Die Gruppe der sv-pflichtig Beschäftigten bildet somit eine Untergruppe aller Erwerbstätigen. Sie ist jedoch aus zwei Gründen für die Betrachtung des Arbeitsmarktes relevant: zum einen bildet sie mit einem Anteil von etwa zwei Dritteln die weitaus größte Gruppe der Erwerbstätigen, zum anderen finanziert sie zum überwiegenden Teil die sozialen Sicherungssysteme.  Darüber hinaus liegen für die sv-pflichtig Beschäftigten sehr detaillierte Daten unter anderem zu Beschäftigungsumfang, Bildungs- und Berufsabschluss sowie zum Entgelt vor.

 

Datenquellen

Die Daten zur Erwerbstätigkeit stammen aus der Erwerbstätigenrechnung des Bundes und der Länder. Die Daten zur Zahl und Struktur der sozialversicherungspflichtigen Beschäftigten sind den Statistiken der Bundesagentur für Arbeit entnommen, ebenso jene zur Beschäftigungsquote. Die Daten zur Bevölkerungsentwicklung wurden vom Bundesinstitut für Bevölkerungsforschung zur Verfügung gestellt.

Im Jahr 2014 führte die Bundesagentur für Arbeit eine Datenrevision bei den Statistiken der sozialversicherungspflichtigen Beschäftigten durch. Die Beschäftigtenzahlen wurden Basis der aktualisierten Methodik bis einschließlich zum Jahr 1999 zurückgerechnet. Die Zahlen zur sozialversicherungspflichtigen Beschäftigten vor diesem Zeitpunkt sind nur eingeschränkt mit jenen nach 1999 vergleichbar. Für die Darstellung der langfristigen Entwicklung wurden sie dennoch mit aufgenommen.

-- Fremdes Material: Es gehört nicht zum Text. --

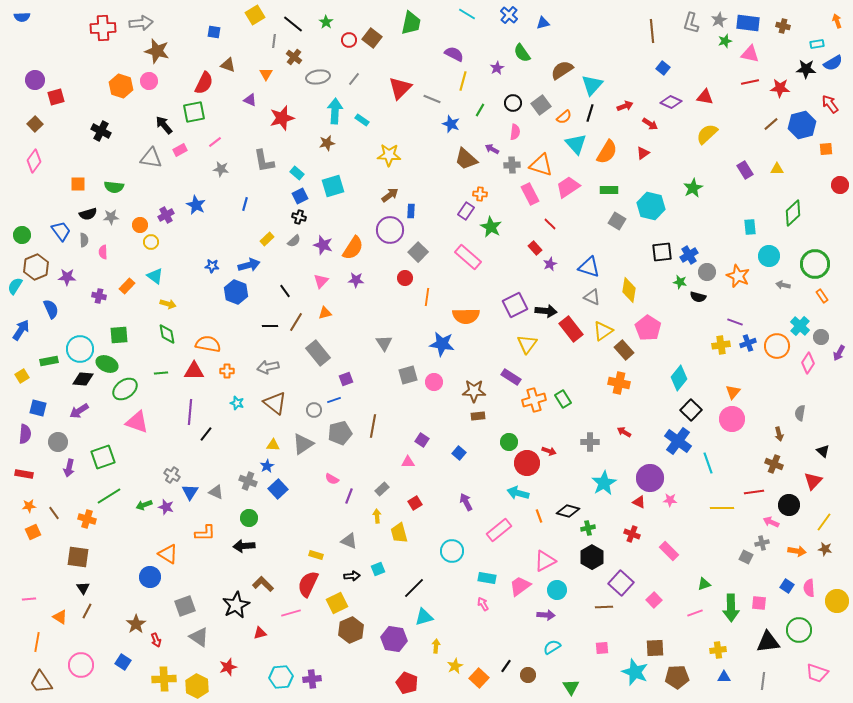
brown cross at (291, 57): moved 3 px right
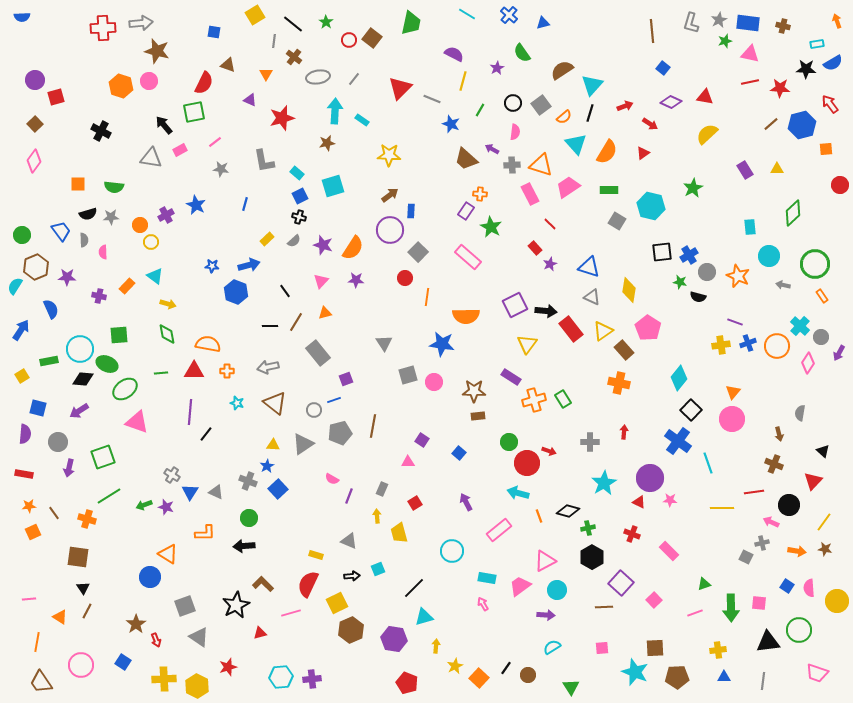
red arrow at (624, 432): rotated 64 degrees clockwise
gray rectangle at (382, 489): rotated 24 degrees counterclockwise
black line at (506, 666): moved 2 px down
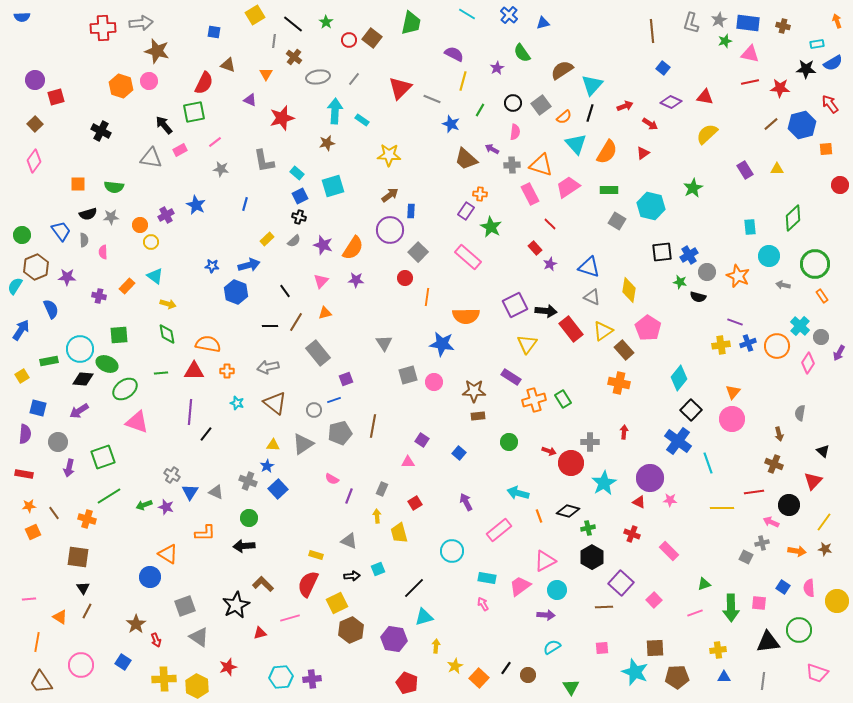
green diamond at (793, 213): moved 5 px down
red circle at (527, 463): moved 44 px right
blue square at (787, 586): moved 4 px left, 1 px down
pink line at (291, 613): moved 1 px left, 5 px down
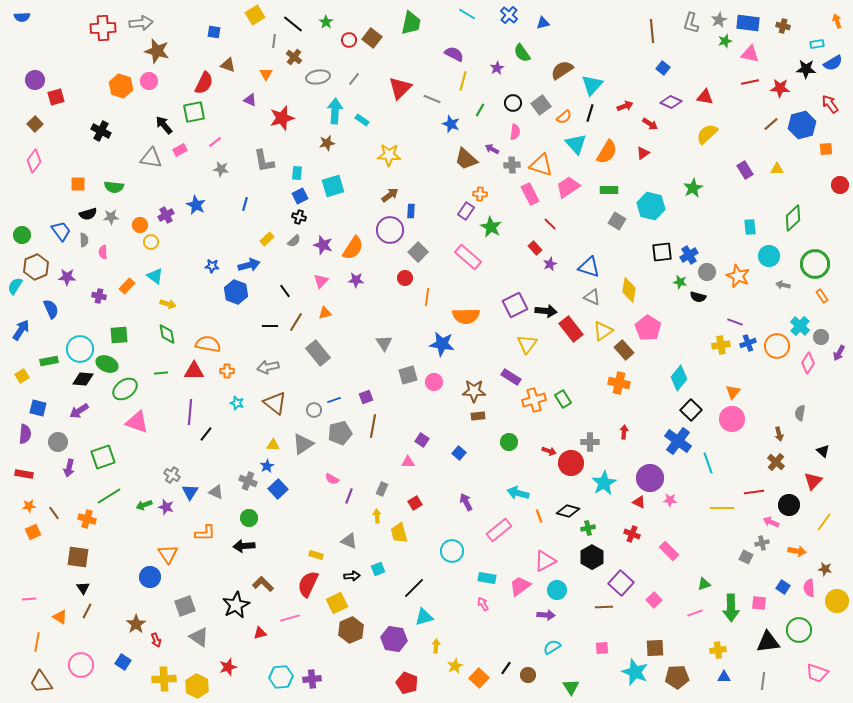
cyan rectangle at (297, 173): rotated 56 degrees clockwise
purple square at (346, 379): moved 20 px right, 18 px down
brown cross at (774, 464): moved 2 px right, 2 px up; rotated 18 degrees clockwise
brown star at (825, 549): moved 20 px down
orange triangle at (168, 554): rotated 25 degrees clockwise
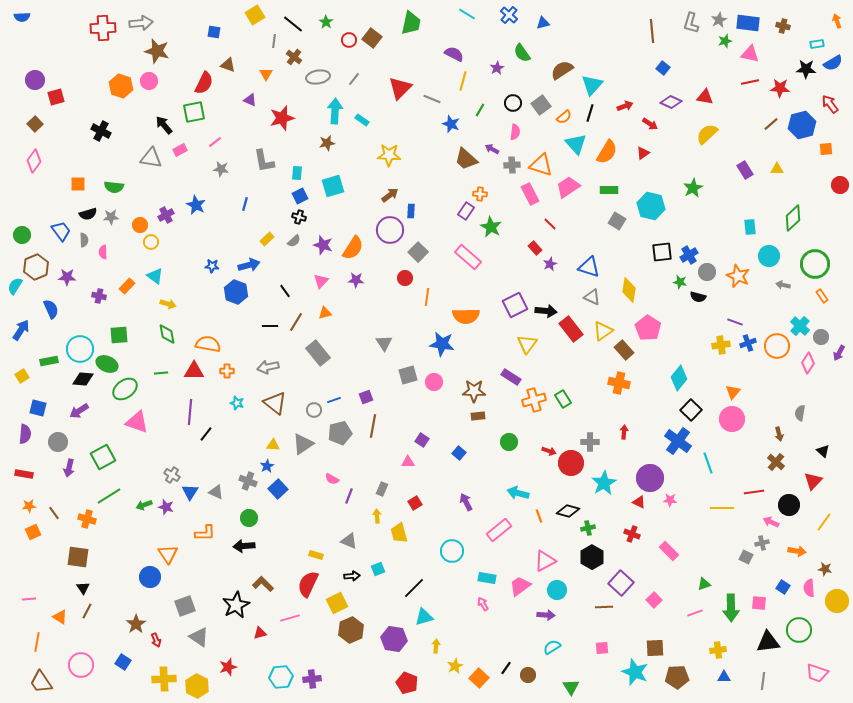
green square at (103, 457): rotated 10 degrees counterclockwise
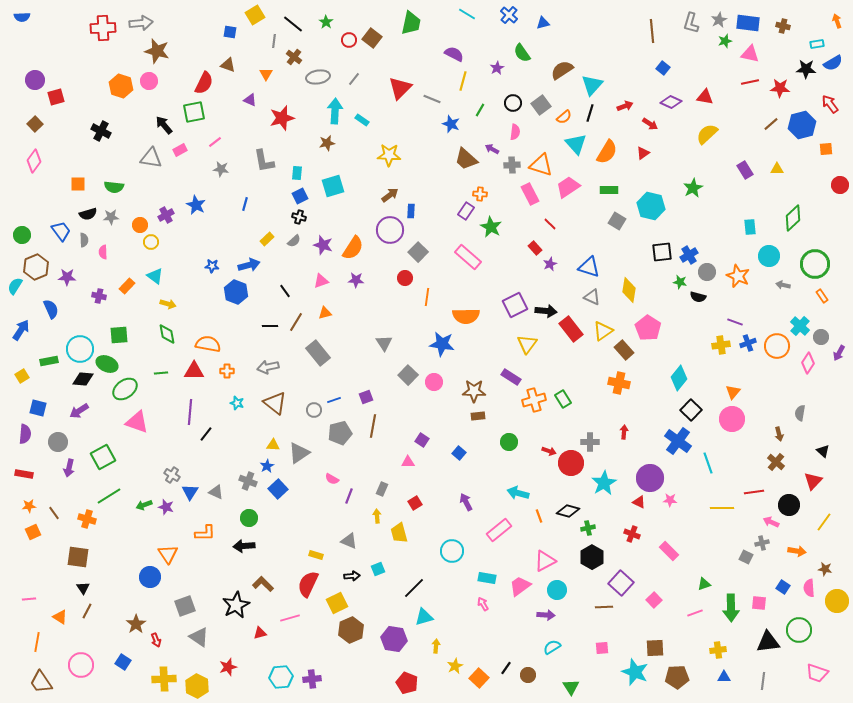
blue square at (214, 32): moved 16 px right
pink triangle at (321, 281): rotated 28 degrees clockwise
gray square at (408, 375): rotated 30 degrees counterclockwise
gray triangle at (303, 444): moved 4 px left, 9 px down
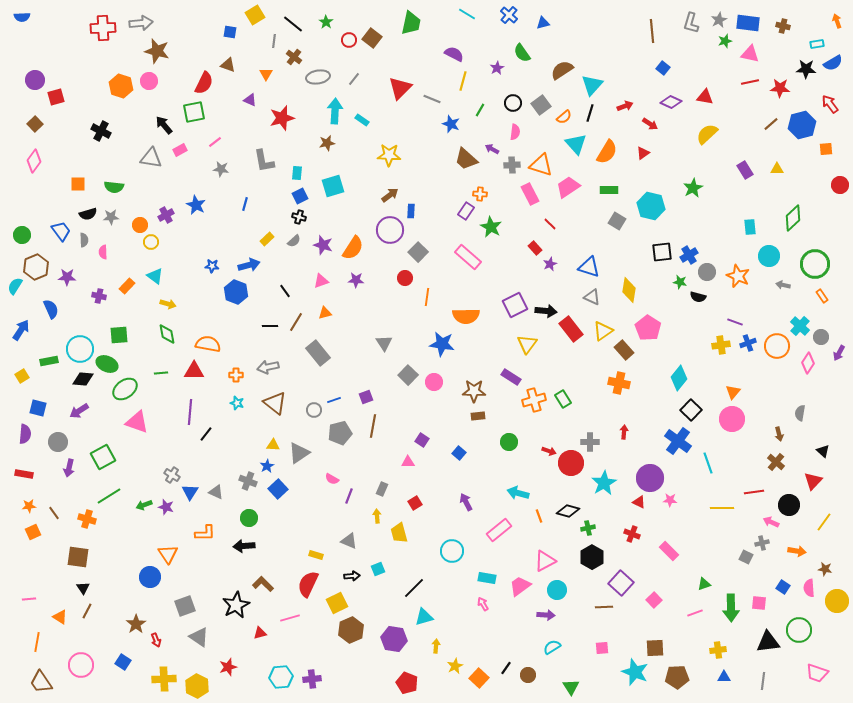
orange cross at (227, 371): moved 9 px right, 4 px down
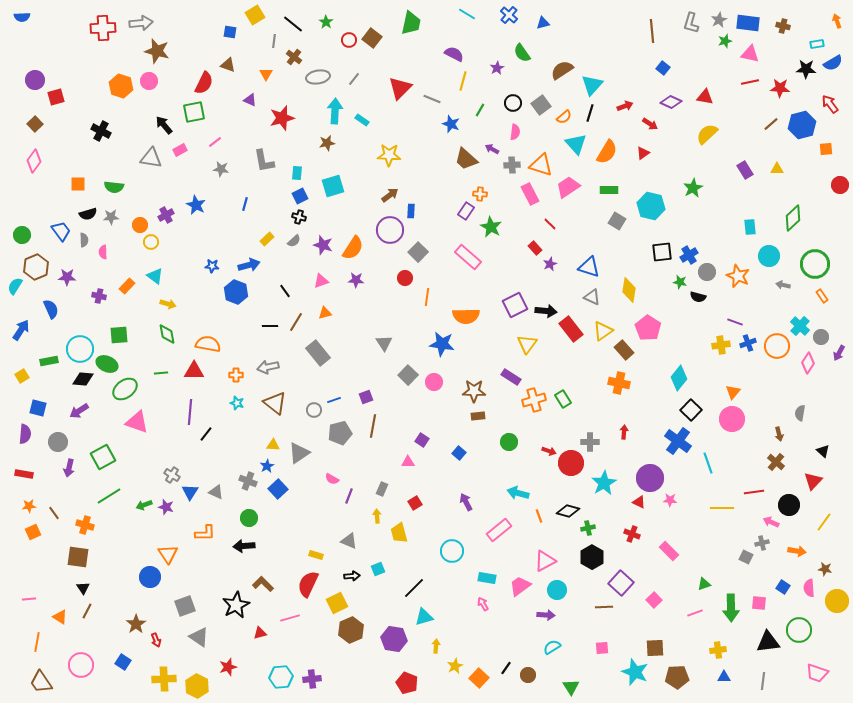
orange cross at (87, 519): moved 2 px left, 6 px down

Die Berechnung der Anteile der Berufsabschlüsse erfolgte auf Basis der Gesamtzahl aller Beschäftigten, für die der Ausbildungsabschluss bekannt ist. Für etwa 9 % aller Beschäftigten verfügt die BA über keine Information zum Berufsabschluss.

Grundsätzlich wurde für die Darstellung langfristiger Entwicklungen jeweils diejenigen Daten mit dem frühestmöglichen Beginn der Datenreihe verwendet. Aus diesem Grund unterscheiden sich die Untersuchungszeiträume mitunter. Daten zur Beschäftigungsentwicklung auf Kreisebene auf dem Gebietsstand des Jahres 2019 liegen beispielsweise erst ab dem Jahr 2010 vor.  Gleiches gilt für Bevölkerungszahlen auf Kreisebene, die auf dem Gebietsstand des Jahres 2019 nur für das Jahr 1995 vorliegen.

  • Bauer, Anja; Fuchs, Johann; Gartner, Hermann; Hummel, Markus; Hutter, Christian; Wanger, Susanne; Weber, Enzo; Zika, Gerd (2021): IAB-Prognose: Arbeitsmarkt auf dem Weg aus der Krise. IAB-Kurzbericht, 06/2021, Nürnberg.
  • Sinn, Hans-Werner (2003): Ist Deutschland noch zu retten?. ECON-Verlag, München.